- Management consulting news
- 08 April 2016
- Lu : 1469 fois
A nugget that is becoming important. This is how Laurence-Anne Parent, a senior partner with Advancy responsible for its retail and consumer goods practice, describes travel retail. A growing market amidst a retail sector that has been severely hit by the crisis.
The industry, commonly called duty free a few years ago, has changed dramatically. For the past ten years it has boasted growth of 10% a year and a global turnover of 70 billion euros, which is expected to reach 110 billion by 2020.
From duty free, the tax-free purchasing of capital goods, travel retail has become a distribution channel in its own right
“We make the difference in this market thanks to the firm’s global approach, which is focused on content, the high value added stakes for our clients, and the partners’ real involvement in the missions,” explains Laurence-Anne Parent.
In less cushioned terms, the strategy firm founded in 1999 by Éric de Bettignies, like her an A.T. Kearney veteran, has made a nice name for itself in this area, regularly snatching promising missions away from strategy’s traditional heavyweights. “Within the Advancy network, the Parisian office is the one with expertise in retail and luxury goods. We have an “omnichannel” approach to both pure players and businesses.
Brands previously had three points of contact with clients, but now there are fifteen or twenty, from internet sites, blogs, Instagram…” continues the senior partner.
An increasingly essential channel
It is in fact in the context of a broader reflection on development strategies for brands seeking growth opportunities that the firm found itself walking down the path of travel retail. “It is located at the crossroads of shops and the internet. People are willing to travel to shops, and for that reason they want to have an unforgettable experience. On the internet, the brand comes to them. With travel retail, the brand moves to meet travelers, through physical means,” comments Laurence-Anne Parent.
Long skeptical of purchases made in these transit areas, the major luxury brands are taking an increasing interest in this market.
Indeed, it mostly involves an affluent clientele that must be provided with the same level of service, regardless of location. Travel retail – which in addition to airports involves train stations, for food brands or more middle market ready-to-wear clothing, or touristic sites such as the Fondaco dei Tedeschi in Venice – is becoming an increasingly essential channel. A sign of the times: L’Oréal, for one, has assembled a dedicated team.

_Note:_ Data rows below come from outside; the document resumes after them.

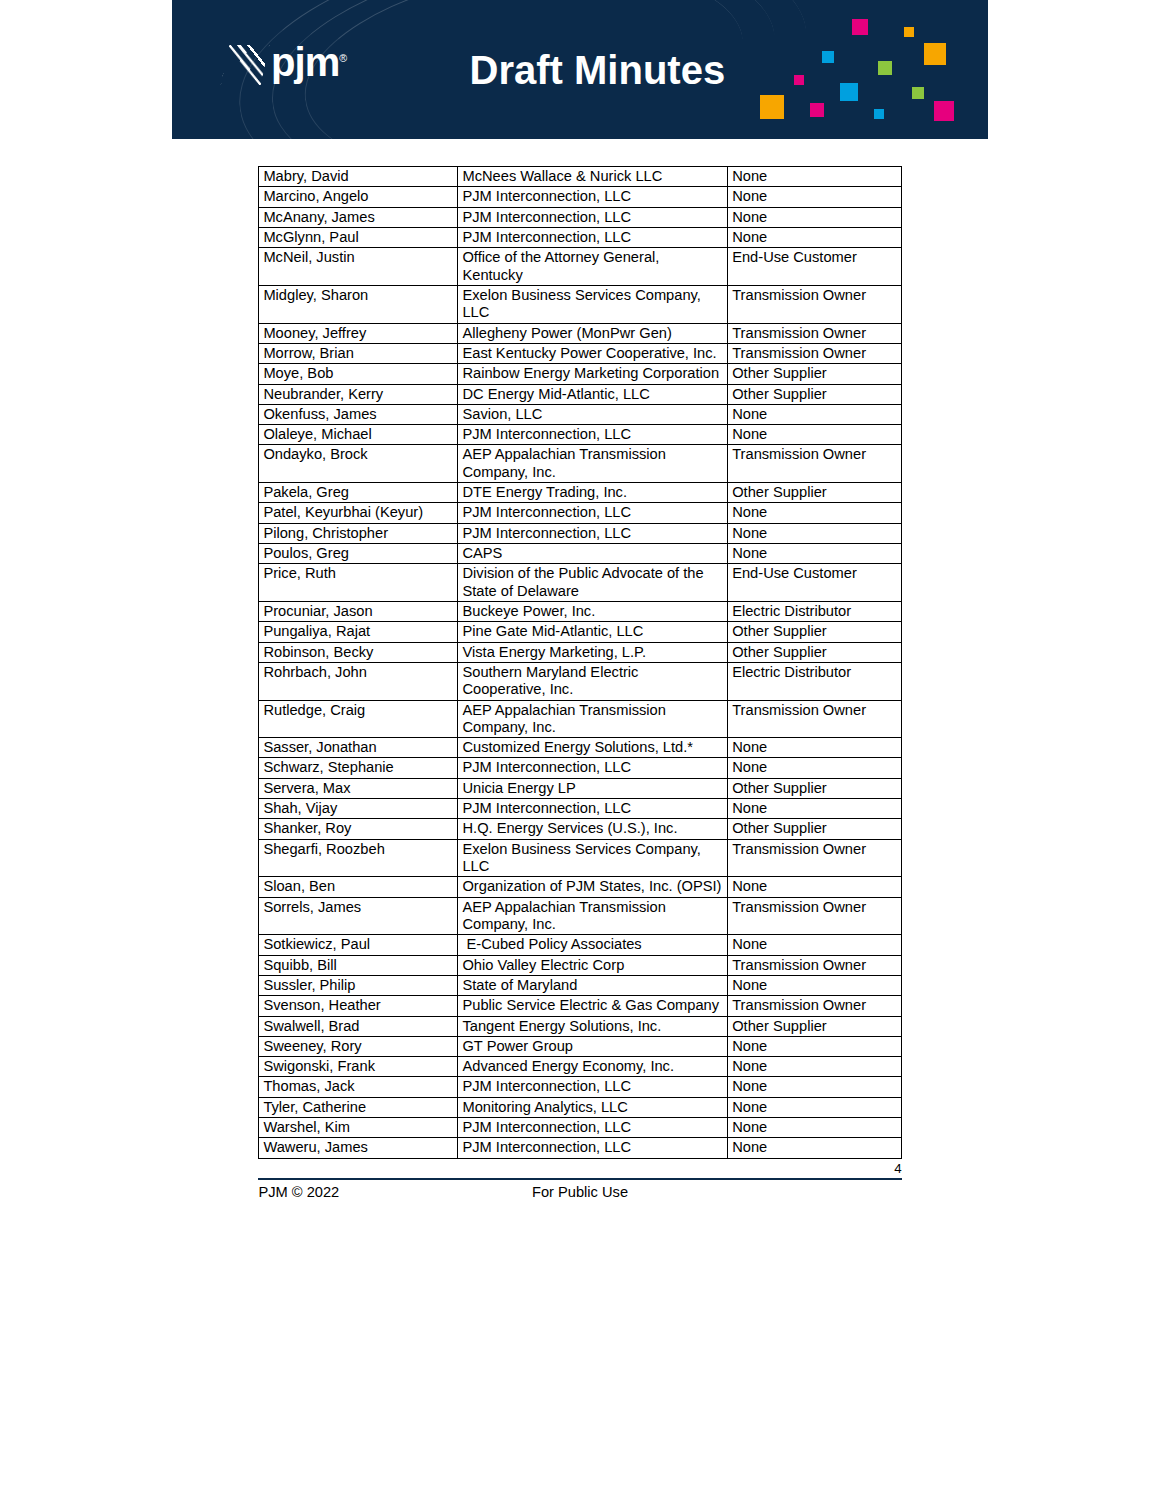pjm®
Draft Minutes
| Mabry, David | McNees Wallace & Nurick LLC | None |
| Marcino, Angelo | PJM Interconnection, LLC | None |
| McAnany, James | PJM Interconnection, LLC | None |
| McGlynn, Paul | PJM Interconnection, LLC | None |
| McNeil, Justin | Office of the Attorney General, Kentucky | End-Use Customer |
| Midgley, Sharon | Exelon Business Services Company, LLC | Transmission Owner |
| Mooney, Jeffrey | Allegheny Power (MonPwr Gen) | Transmission Owner |
| Morrow, Brian | East Kentucky Power Cooperative, Inc. | Transmission Owner |
| Moye, Bob | Rainbow Energy Marketing Corporation | Other Supplier |
| Neubrander, Kerry | DC Energy Mid-Atlantic, LLC | Other Supplier |
| Okenfuss, James | Savion, LLC | None |
| Olaleye, Michael | PJM Interconnection, LLC | None |
| Ondayko, Brock | AEP Appalachian Transmission Company, Inc. | Transmission Owner |
| Pakela, Greg | DTE Energy Trading, Inc. | Other Supplier |
| Patel, Keyurbhai (Keyur) | PJM Interconnection, LLC | None |
| Pilong, Christopher | PJM Interconnection, LLC | None |
| Poulos, Greg | CAPS | None |
| Price, Ruth | Division of the Public Advocate of the State of Delaware | End-Use Customer |
| Procuniar, Jason | Buckeye Power, Inc. | Electric Distributor |
| Pungaliya, Rajat | Pine Gate Mid-Atlantic, LLC | Other Supplier |
| Robinson, Becky | Vista Energy Marketing, L.P. | Other Supplier |
| Rohrbach, John | Southern Maryland Electric Cooperative, Inc. | Electric Distributor |
| Rutledge, Craig | AEP Appalachian Transmission Company, Inc. | Transmission Owner |
| Sasser, Jonathan | Customized Energy Solutions, Ltd.* | None |
| Schwarz, Stephanie | PJM Interconnection, LLC | None |
| Servera, Max | Unicia Energy LP | Other Supplier |
| Shah, Vijay | PJM Interconnection, LLC | None |
| Shanker, Roy | H.Q. Energy Services (U.S.), Inc. | Other Supplier |
| Shegarfi, Roozbeh | Exelon Business Services Company, LLC | Transmission Owner |
| Sloan, Ben | Organization of PJM States, Inc. (OPSI) | None |
| Sorrels, James | AEP Appalachian Transmission Company, Inc. | Transmission Owner |
| Sotkiewicz, Paul | E-Cubed Policy Associates | None |
| Squibb, Bill | Ohio Valley Electric Corp | Transmission Owner |
| Sussler, Philip | State of Maryland | None |
| Svenson, Heather | Public Service Electric & Gas Company | Transmission Owner |
| Swalwell, Brad | Tangent Energy Solutions, Inc. | Other Supplier |
| Sweeney, Rory | GT Power Group | None |
| Swigonski, Frank | Advanced Energy Economy, Inc. | None |
| Thomas, Jack | PJM Interconnection, LLC | None |
| Tyler, Catherine | Monitoring Analytics, LLC | None |
| Warshel, Kim | PJM Interconnection, LLC | None |
| Waweru, James | PJM Interconnection, LLC | None |
4
PJM © 2022
For Public Use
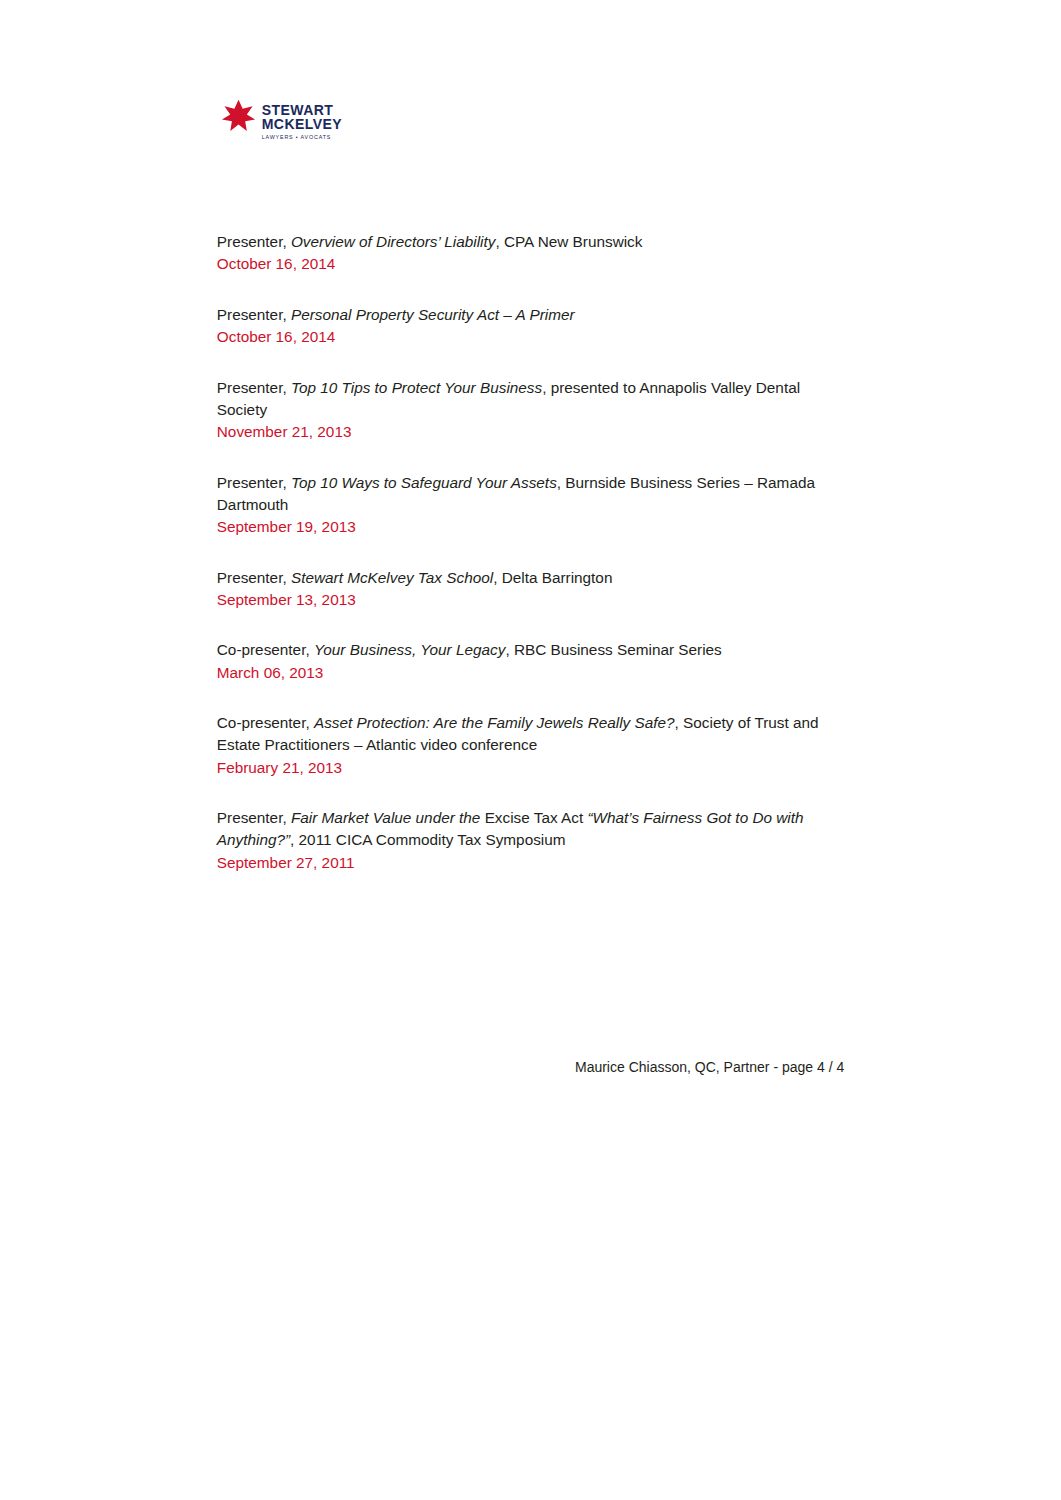STEWART MCKELVEY LAWYERS • AVOCATS
Presenter, Overview of Directors’ Liability, CPA New Brunswick
October 16, 2014
Presenter, Personal Property Security Act – A Primer
October 16, 2014
Presenter, Top 10 Tips to Protect Your Business, presented to Annapolis Valley Dental Society
November 21, 2013
Presenter, Top 10 Ways to Safeguard Your Assets, Burnside Business Series – Ramada Dartmouth
September 19, 2013
Presenter, Stewart McKelvey Tax School, Delta Barrington
September 13, 2013
Co-presenter, Your Business, Your Legacy, RBC Business Seminar Series
March 06, 2013
Co-presenter, Asset Protection: Are the Family Jewels Really Safe?, Society of Trust and Estate Practitioners – Atlantic video conference
February 21, 2013
Presenter, Fair Market Value under the Excise Tax Act “What’s Fairness Got to Do with Anything?”, 2011 CICA Commodity Tax Symposium
September 27, 2011
Maurice Chiasson, QC, Partner - page 4 / 4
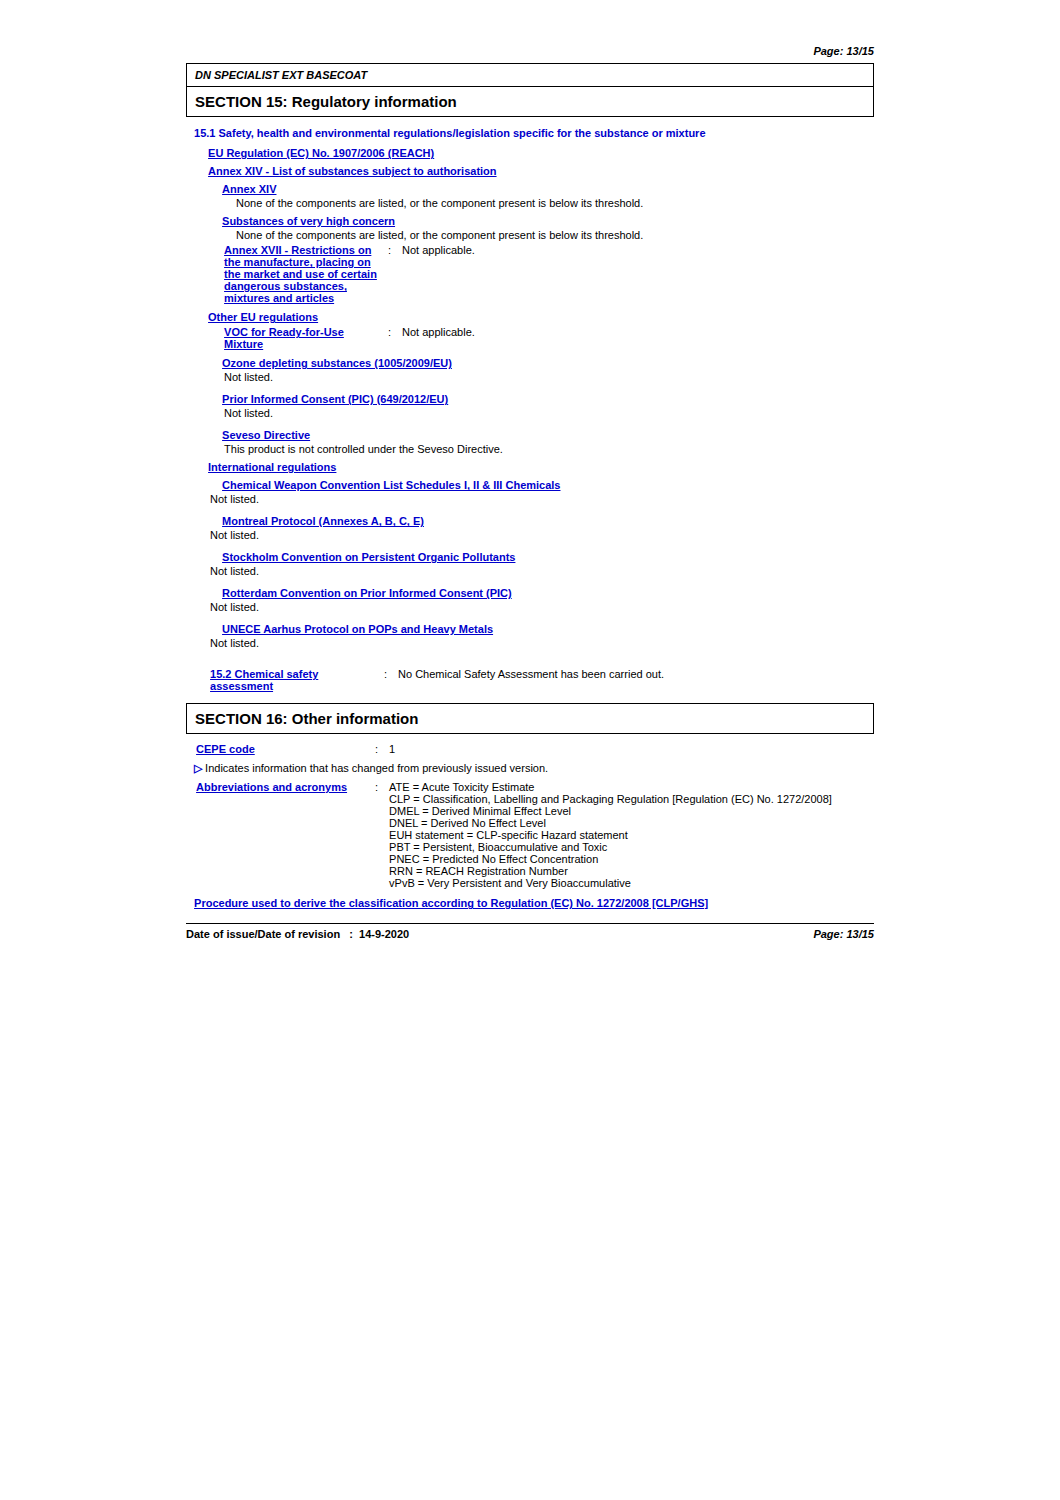Page: 13/15
DN SPECIALIST EXT BASECOAT
SECTION 15: Regulatory information
15.1 Safety, health and environmental regulations/legislation specific for the substance or mixture
EU Regulation (EC) No. 1907/2006 (REACH)
Annex XIV - List of substances subject to authorisation
Annex XIV
None of the components are listed, or the component present is below its threshold.
Substances of very high concern
None of the components are listed, or the component present is below its threshold.
| Annex XVII - Restrictions on the manufacture, placing on the market and use of certain dangerous substances, mixtures and articles | : | Not applicable. |
Other EU regulations
| VOC for Ready-for-Use Mixture | : | Not applicable. |
Ozone depleting substances (1005/2009/EU)
Not listed.
Prior Informed Consent (PIC) (649/2012/EU)
Not listed.
Seveso Directive
This product is not controlled under the Seveso Directive.
International regulations
Chemical Weapon Convention List Schedules I, II & III Chemicals
Not listed.
Montreal Protocol (Annexes A, B, C, E)
Not listed.
Stockholm Convention on Persistent Organic Pollutants
Not listed.
Rotterdam Convention on Prior Informed Consent (PIC)
Not listed.
UNECE Aarhus Protocol on POPs and Heavy Metals
Not listed.
| 15.2 Chemical safety assessment | : | No Chemical Safety Assessment has been carried out. |
SECTION 16: Other information
| CEPE code | : | 1 |
▷ Indicates information that has changed from previously issued version.
| Abbreviations and acronyms | : | ATE = Acute Toxicity Estimate CLP = Classification, Labelling and Packaging Regulation [Regulation (EC) No. 1272/2008] DMEL = Derived Minimal Effect Level DNEL = Derived No Effect Level EUH statement = CLP-specific Hazard statement PBT = Persistent, Bioaccumulative and Toxic PNEC = Predicted No Effect Concentration RRN = REACH Registration Number vPvB = Very Persistent and Very Bioaccumulative |
Procedure used to derive the classification according to Regulation (EC) No. 1272/2008 [CLP/GHS]
Date of issue/Date of revision : 14-9-2020
Page: 13/15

Three players with convergent demands
Brands are not the only players in travel retail. Today, it generates up to 50% of an airport’s revenues. And requests for advice vary in nature depending on who is asking. “The airports are focused on making security checks more fluid so as to optimize travelers’ down time. The operators who organize these spaces want to be supported in optimizing their offerings through requests for proposals, or to help beautify spaces in which they are already installed. As for the brands, they are looking at their own channels and what locations they should favor. Travel retail can also present an opportunity to test new products on citizens of different countries or to offer limited editions. The players therefore have an interest in working together, for instance by sharing their data,” suggests Laurence-Anne Parent.
Travel retail is brimming with new ideas. As an example, the Singapore and Hong Kong airports offer travelers the opportunity to pick up their shopping upon their return, or even to have it shipped to their homes.
Is Advancy able to apply its founder’s valued principle, to never work for competing clients, despite being heavily solicited by these three kinds of players? “As standard bearers in the retail and luxury sectors, we are contacted by players involved in the same markets. We are very strict about confidentiality issues and non-compete clauses. We never work on identical topics for competing companies. Chanel knows we work for Hermès, and vice versa,” assures Laurence-Anne Parent.